Because salicylic acid concentrates its activity inside pores rather than stripping the entire skin surface, it typically causes less widespread dryness and irritation than AHAs at similar strengths. This makes it a better starting point if your main concern is acne or congested skin rather than surface texture.
Polyhydroxy Acids: A Gentler Alternative
Polyhydroxy acids like gluconolactone and lactobionic acid have much larger molecules than AHAs or BHAs. They still exfoliate, but they work more slowly and sit closer to the surface. Gluconolactone has been shown to improve skin barrier function by reducing water loss through the skin, and lactobionic acid acts as a moisturizer that can improve dryness, redness, and itching.
These properties make PHAs a practical option for people with rosacea or sensitive, reactive skin who can’t tolerate glycolic or salicylic acid. In studies on mild rosacea-related redness, a serum containing 5% gluconolactone and 1% lactobionic acid improved skin hydration and barrier strength while keeping irritation minimal.
Acids That Target Dark Spots
Some acids don’t exfoliate at all. Instead, they work by interfering with melanin production. Your skin produces melanin through an enzyme that acts like a factory assembling pigment molecules. Brightening acids, including certain phenolic compounds and aromatic acids, block that enzyme by mimicking the raw materials it normally uses, essentially tricking it into binding with the wrong ingredient so it can’t produce as much pigment.
This is a slower process than exfoliation. While sloughing off pigmented surface cells can show visible results in days, reducing melanin production at the source takes consistent use over weeks or months. Many products combine both approaches: an exfoliating acid to remove existing pigmented cells and a brightening acid to slow down new pigment formation.
What Happens When You Overdo It
Your skin’s outermost barrier exists for a reason. It keeps moisture in and irritants out. Every time you apply an acid, you’re temporarily weakening that barrier by removing some of its structural cells. Used appropriately, your skin rebuilds between applications and comes back stronger. Used too aggressively, the barrier breaks down faster than it can repair itself.

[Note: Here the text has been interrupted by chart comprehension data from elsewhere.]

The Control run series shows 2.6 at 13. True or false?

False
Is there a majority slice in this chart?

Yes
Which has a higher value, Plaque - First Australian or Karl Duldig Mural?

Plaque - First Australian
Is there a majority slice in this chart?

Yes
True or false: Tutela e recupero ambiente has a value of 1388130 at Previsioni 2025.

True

The early signs of over-exfoliation are subtle: skin that feels tight or stings when you apply products that never bothered you before. As damage progresses, you may notice persistent redness, flaking, or a shiny, almost waxy texture. In more severe cases, misuse of high-concentration acids can cause chemical burns with blistering, swelling, cracked skin, and discoloration that may take weeks to heal.
The risk is highest when people layer multiple acid products, use professional-strength peels at home, or apply acids daily without building up tolerance first. Starting with a low concentration two or three times per week, then gradually increasing frequency, gives your barrier time to adapt.

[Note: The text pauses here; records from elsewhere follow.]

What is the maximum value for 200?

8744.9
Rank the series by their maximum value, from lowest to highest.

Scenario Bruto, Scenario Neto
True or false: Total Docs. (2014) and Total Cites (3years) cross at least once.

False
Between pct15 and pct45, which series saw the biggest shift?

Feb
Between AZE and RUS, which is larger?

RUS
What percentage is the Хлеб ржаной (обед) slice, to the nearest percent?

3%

How Skin Type Changes the Equation
Oily, acne-prone skin generally tolerates acids well because the extra sebum provides a natural buffer. Salicylic acid is usually the best fit here, since it targets the oil-filled environment where breakouts start. For oily skin with surface texture issues, alternating a BHA with an AHA on different days covers both concerns without overloading the skin.

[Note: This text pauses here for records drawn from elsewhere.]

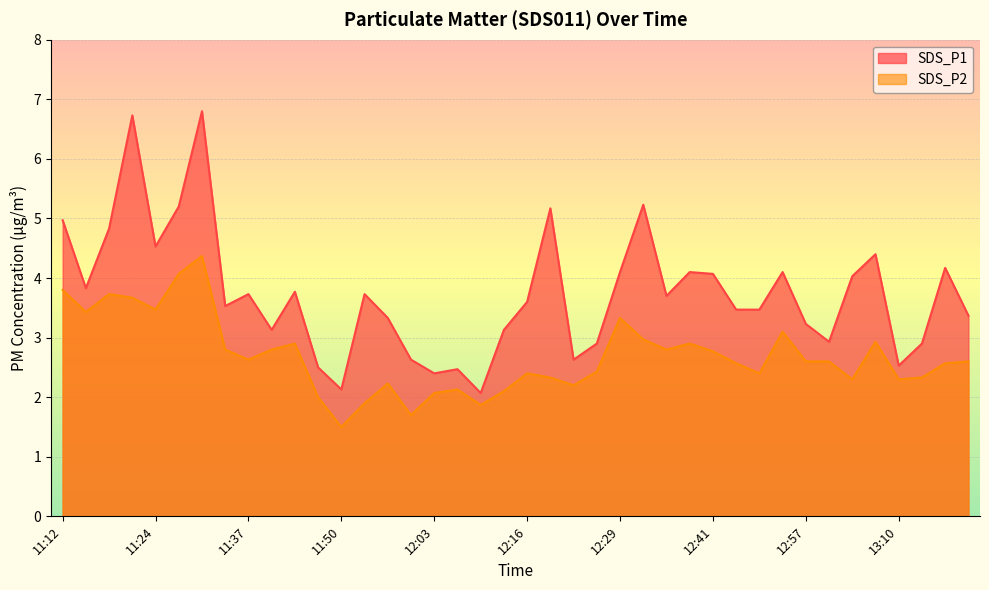

What is the maximum value for SDS_P1?

6.8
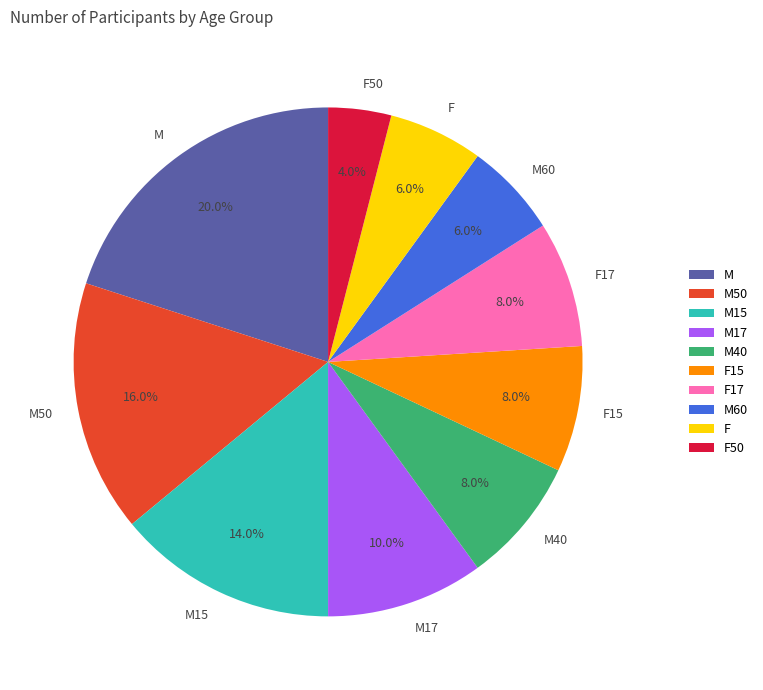

The F15 slice represents 8% of the pie. True or false?

True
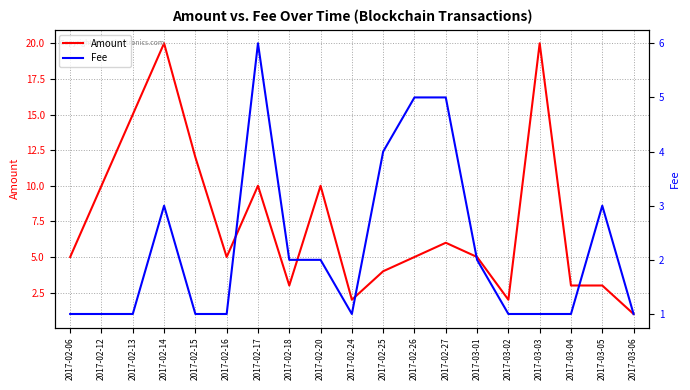

The value of Fee at 2017-02-20 is 1. True or false?

False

Dry or sensitive skin benefits more from gentler options. Lactic acid exfoliates while also drawing moisture into the skin, and PHAs provide mild turnover without compromising the barrier. If your skin is reactive, prone to redness, or easily irritated, starting with a PHA serum is the lowest-risk entry point.
Darker skin tones require extra caution with stronger acids. Aggressive exfoliation can trigger post-inflammatory hyperpigmentation, where the skin responds to irritation by producing even more melanin in the affected area. Lower concentrations, shorter contact times, and consistent sunscreen use reduce this risk.